▶ _Excerpt_:

————

This library is a port of Larry Hunter's Lisp statistics library to chicken scheme.

The library provides a number of formulae and methods taken from the book "Fundamentals of Biostatistics" by Bernard Rosner (5th edition).

  1. Outdated egg!
  2. Statistics
    1. Statistical Distributions
    2. Provided Functions
      1. Utilities
      2. Descriptive statistics
      3. Distributional functions
      4. Confidence intervals
      5. Hypothesis testing
        1. (parametric)
        2. (non parametric)
      6. Sample size estimates
      7. Correlation and regression
      8. Significance test functions
    3. Authors
    4. License
    5. Requirements
    6. Version History

Statistical Distributions

To use this library, you need to understand the underlying statistics. In brief:

The Binomial distribution is used when counting discrete events in a series of trials, each of which events has a probability p of producing a positive outcome. An example would be tossing a coin n times: the probability of a head is p, and the distribution gives the expected number of heads in the n trials. The binomial distribution is defined as B(n, p).

The Poisson distribution is used to count discrete events which occur with a known average rate. A typical example is the decay of radioactive elements. A poisson distribution is defined Pois(mu).

The Normal distribution is used for real-valued events which cluster around a specific mean with a symmetric variance. A typical example would be the distribution of people's heights. A normal distribution is defined N(mean, variance).

Provided Functions

Utilities

[procedure] (average-rank value sorted-values)

returns the average position of given value in the list of sorted values: the rank is based from 1.

> (average-rank 2 '(1 2 2 3 4))
5/2
[procedure] (beta-incomplete x a b)
[procedure] (bin-and-count items n)

Divides the range of the list of items into n bins, and returns a vector of the number of items which fall into each bin.

> (bin-and-count '(1 1 2 3 3 4 5) 5)
#(2 1 2 1 1)
[procedure] (combinations n k)

returns the number of ways to select k items from n, where the order does not matter.

[procedure] (factorial n)

returns the factorial of n.

[procedure] (find-critical-value p-function p-value #:increasing?)

given a monotonic function p-function taking a single value x to y, returns the value of x which makes (p-function x) closest to p-value. A boolean keyword parameter #:increasing? determines if function should be increasing or decreasing (the default).

[procedure] (fisher-z-transform r)

returns the transformation of a correlation coefficient r into an approximately normal distribution.

[procedure] (gamma-incomplete a x)
[procedure] (gamma-ln x)
[procedure] (permutations n k)

returns the number of ways to select k items from n, where the order does matter.

[procedure] (random-normal mean sd)

returns a random number distributed with specified mean and standard deviation.

[procedure] (random-pick items)

————

▶ _Activities_:
a: Reproduce, word for word, the part of the records that opens with the line containing "dekningsmessig skade?" and closes with the line containing "مكان العمل: مستشفى زليخة بالنهدة (دبي).", with both of those lines included. Leave the picture lines out.
b: Pick up the documentation for the Scheme statistics library after its last line and keep writing it.

▶ _Given records_:
————

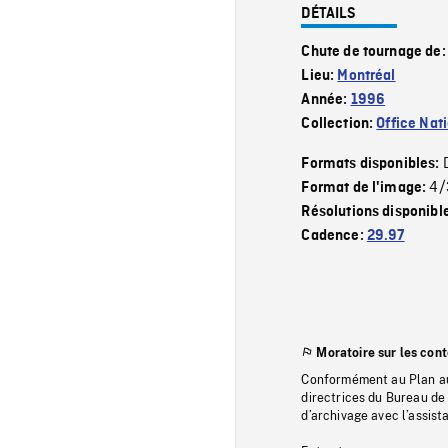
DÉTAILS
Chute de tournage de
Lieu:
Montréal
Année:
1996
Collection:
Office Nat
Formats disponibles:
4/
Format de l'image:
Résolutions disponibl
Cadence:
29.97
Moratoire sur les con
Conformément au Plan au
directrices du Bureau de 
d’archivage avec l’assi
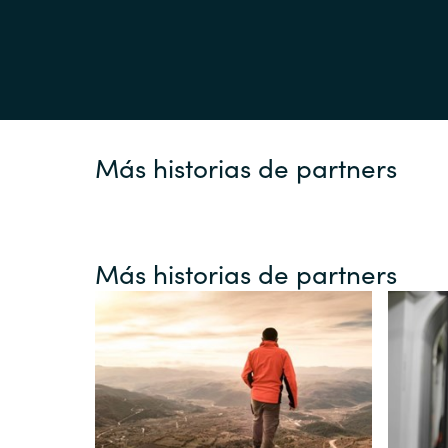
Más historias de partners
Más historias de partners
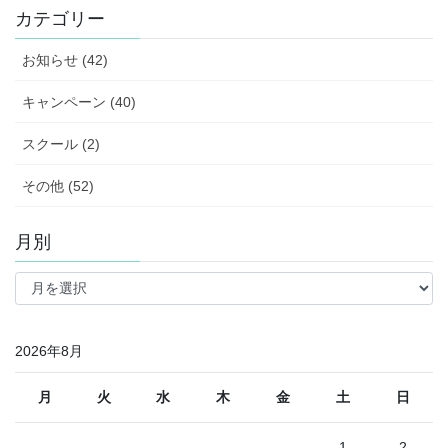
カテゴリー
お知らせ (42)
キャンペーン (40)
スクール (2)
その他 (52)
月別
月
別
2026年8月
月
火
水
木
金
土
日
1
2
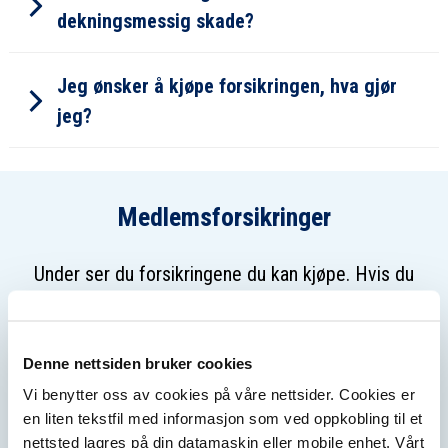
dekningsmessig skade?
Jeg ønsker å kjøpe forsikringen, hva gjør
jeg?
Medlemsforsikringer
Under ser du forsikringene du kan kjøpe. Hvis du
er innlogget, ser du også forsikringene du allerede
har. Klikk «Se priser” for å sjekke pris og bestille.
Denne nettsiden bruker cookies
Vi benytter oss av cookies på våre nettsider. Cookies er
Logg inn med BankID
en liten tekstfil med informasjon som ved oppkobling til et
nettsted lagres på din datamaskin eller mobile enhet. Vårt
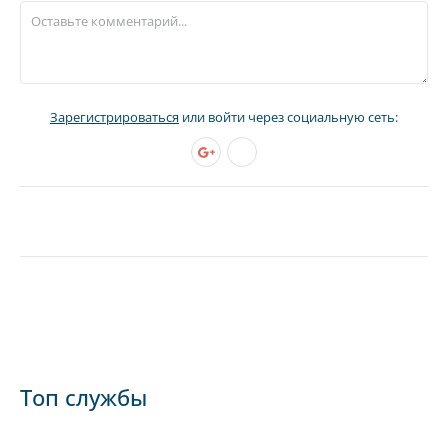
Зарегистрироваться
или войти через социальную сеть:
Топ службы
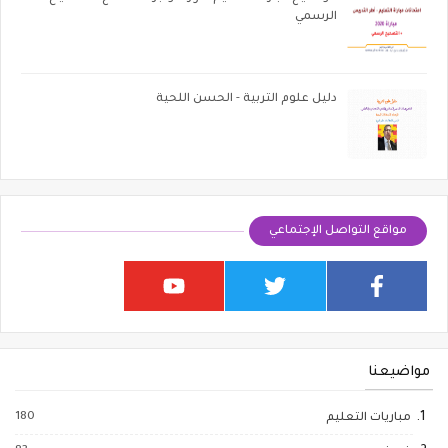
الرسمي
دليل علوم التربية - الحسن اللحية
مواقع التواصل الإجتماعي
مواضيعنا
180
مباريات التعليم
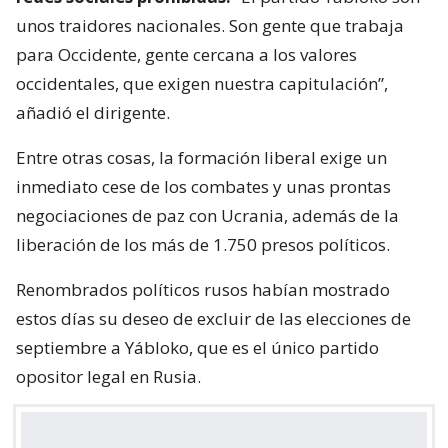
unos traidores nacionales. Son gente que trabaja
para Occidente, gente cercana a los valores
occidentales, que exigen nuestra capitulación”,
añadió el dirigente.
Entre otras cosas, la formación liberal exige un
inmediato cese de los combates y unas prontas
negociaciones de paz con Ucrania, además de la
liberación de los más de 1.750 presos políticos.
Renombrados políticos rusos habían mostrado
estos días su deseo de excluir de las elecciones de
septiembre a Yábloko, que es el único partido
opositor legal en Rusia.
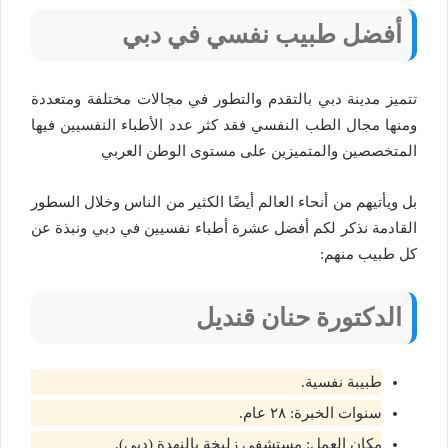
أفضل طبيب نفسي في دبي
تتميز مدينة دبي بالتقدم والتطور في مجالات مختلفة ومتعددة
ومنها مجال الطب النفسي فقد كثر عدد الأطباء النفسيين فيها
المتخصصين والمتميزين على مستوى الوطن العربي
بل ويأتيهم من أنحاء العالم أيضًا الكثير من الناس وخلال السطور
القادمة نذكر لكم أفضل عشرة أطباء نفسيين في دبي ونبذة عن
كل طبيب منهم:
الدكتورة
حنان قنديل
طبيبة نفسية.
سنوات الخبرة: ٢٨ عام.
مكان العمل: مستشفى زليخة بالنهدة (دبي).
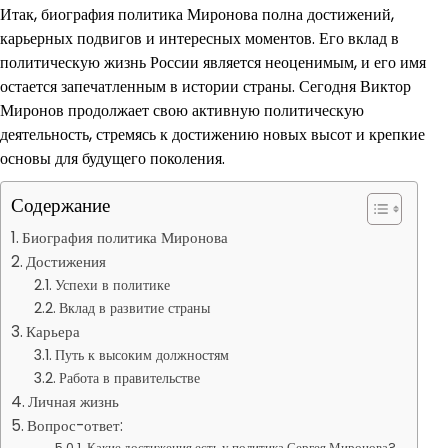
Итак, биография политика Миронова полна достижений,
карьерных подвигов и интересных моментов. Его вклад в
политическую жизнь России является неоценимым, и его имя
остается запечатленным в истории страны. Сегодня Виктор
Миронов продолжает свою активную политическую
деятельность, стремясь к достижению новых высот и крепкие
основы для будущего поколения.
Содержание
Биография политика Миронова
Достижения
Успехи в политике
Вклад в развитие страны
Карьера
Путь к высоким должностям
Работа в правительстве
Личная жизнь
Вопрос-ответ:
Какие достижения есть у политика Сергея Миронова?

————

▶ _Outputs for the tasks_:
a:
dekningsmessig skade?
Jeg ønsker å kjøpe forsikringen, hva gjør
jeg?
Medlemsforsikringer
Under ser du forsikringene du kan kjøpe. Hvis du
er innlogget, ser du også forsikringene du allerede
har. Klikk «Se priser” for å sjekke pris og bestille.
Denne nettsiden bruker cookies
Vi benytter oss av cookies på våre nettsider. Cookies er
Logg inn med BankID
en liten tekstfil med informasjon som ved oppkobling til et
nettsted lagres på din datamaskin eller mobile enhet. Vårt
Зарегистрироваться
или войти через социальную сеть:
Топ службы
الرسمي
دليل علوم التربية - الحسن اللحية
مواقع التواصل الإجتماعي
مواضيعنا
180
مباريات التعليم
unos traidores nacionales. Son gente que trabaja
para Occidente, gente cercana a los valores
occidentales, que exigen nuestra capitulación”,
añadió el dirigente.
Entre otras cosas, la formación liberal exige un
inmediato cese de los combates y unas prontas
negociaciones de paz con Ucrania, además de la
liberación de los más de 1.750 presos políticos.
Renombrados políticos rusos habían mostrado
estos días su deseo de excluir de las elecciones de
septiembre a Yábloko, que es el único partido
opositor legal en Rusia.
أفضل طبيب نفسي في دبي
تتميز مدينة دبي بالتقدم والتطور في مجالات مختلفة ومتعددة
ومنها مجال الطب النفسي فقد كثر عدد الأطباء النفسيين فيها
المتخصصين والمتميزين على مستوى الوطن العربي
بل ويأتيهم من أنحاء العالم أيضًا الكثير من الناس وخلال السطور
القادمة نذكر لكم أفضل عشرة أطباء نفسيين في دبي ونبذة عن
كل طبيب منهم:
الدكتورة
حنان قنديل
طبيبة نفسية.
سنوات الخبرة: ٢٨ عام.
مكان العمل: مستشفى زليخة بالنهدة (دبي).

b:
returns a random item from the given list of items.

[procedure] (random-sample n items)

returns a random sample from the list of items without replacement of size n.

[procedure] (random-weighted-sample n items weights)

returns a random sample from the list of items without replacement of size n, where each sample has a defined probability of selection (weight).

[procedure] (sign n)

returns 0, 1 or -1 according to if n is zero, positive or negative.

[procedure] (square n)
[procedure] (cumsum sequences)

returns the cumulative sum of a sequence.

Descriptive statistics

These functions provide information on a given list of numbers, the items. Note, the list does not have to be sorted.

[procedure] (mean items)

returns the arithmetic mean of the items (the sum of the numbers divided by the number of numbers).

(mean '(1 2 3 4 5)) => 3
[procedure] (median items)

returns the value which separates the upper and lower halves of the list of numbers.

(median '(1 2 3 4)) => 5/2
[procedure] (mode items)

returns two values. The first is a list of the modes and the second is the frequency. (A mode of a list of numbers is the most frequently occurring value.)

> (mode '(1 2 3 4))
(1 2 3 4)
1
> (mode '(1 2 2 3 4))
(2)
2
> (mode '(1 2 2 3 3 4))
(2 3)
2
[procedure] (geometric-mean items)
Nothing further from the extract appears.